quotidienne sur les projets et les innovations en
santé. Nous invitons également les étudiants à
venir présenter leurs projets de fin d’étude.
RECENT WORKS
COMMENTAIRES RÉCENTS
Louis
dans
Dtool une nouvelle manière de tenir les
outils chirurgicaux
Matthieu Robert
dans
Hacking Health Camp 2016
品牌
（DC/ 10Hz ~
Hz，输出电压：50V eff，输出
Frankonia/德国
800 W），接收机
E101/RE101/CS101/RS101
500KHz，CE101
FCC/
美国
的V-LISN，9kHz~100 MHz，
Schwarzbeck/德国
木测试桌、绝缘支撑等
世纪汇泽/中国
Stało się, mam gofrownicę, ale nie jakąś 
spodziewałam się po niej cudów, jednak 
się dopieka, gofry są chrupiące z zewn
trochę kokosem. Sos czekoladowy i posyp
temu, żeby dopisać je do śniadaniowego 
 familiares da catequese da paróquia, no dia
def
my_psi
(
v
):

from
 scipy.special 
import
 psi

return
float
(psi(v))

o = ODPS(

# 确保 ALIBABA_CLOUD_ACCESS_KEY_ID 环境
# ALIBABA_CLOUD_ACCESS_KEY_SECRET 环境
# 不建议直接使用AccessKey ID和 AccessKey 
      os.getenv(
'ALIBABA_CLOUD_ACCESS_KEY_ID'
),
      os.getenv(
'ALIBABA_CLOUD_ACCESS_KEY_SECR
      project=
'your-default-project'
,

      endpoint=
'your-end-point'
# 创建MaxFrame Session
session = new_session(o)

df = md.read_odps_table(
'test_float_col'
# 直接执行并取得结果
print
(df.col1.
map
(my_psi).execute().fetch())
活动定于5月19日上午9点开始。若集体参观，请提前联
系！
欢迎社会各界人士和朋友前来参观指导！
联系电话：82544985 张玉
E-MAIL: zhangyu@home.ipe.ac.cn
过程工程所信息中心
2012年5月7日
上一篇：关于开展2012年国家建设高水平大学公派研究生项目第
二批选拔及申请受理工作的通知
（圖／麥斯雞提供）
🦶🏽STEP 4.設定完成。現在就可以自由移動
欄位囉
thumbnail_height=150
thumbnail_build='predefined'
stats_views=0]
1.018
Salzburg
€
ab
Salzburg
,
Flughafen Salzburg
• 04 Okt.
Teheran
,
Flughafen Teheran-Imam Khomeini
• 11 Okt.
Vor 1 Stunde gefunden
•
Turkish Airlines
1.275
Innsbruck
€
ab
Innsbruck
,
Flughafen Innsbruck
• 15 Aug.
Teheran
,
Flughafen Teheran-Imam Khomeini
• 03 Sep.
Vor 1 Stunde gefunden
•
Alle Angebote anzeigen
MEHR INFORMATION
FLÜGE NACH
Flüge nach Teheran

^^^^

:: What you should do ::
Count the lines above that contain "projets" and reply with the figure alone.

:: Answer space ::
2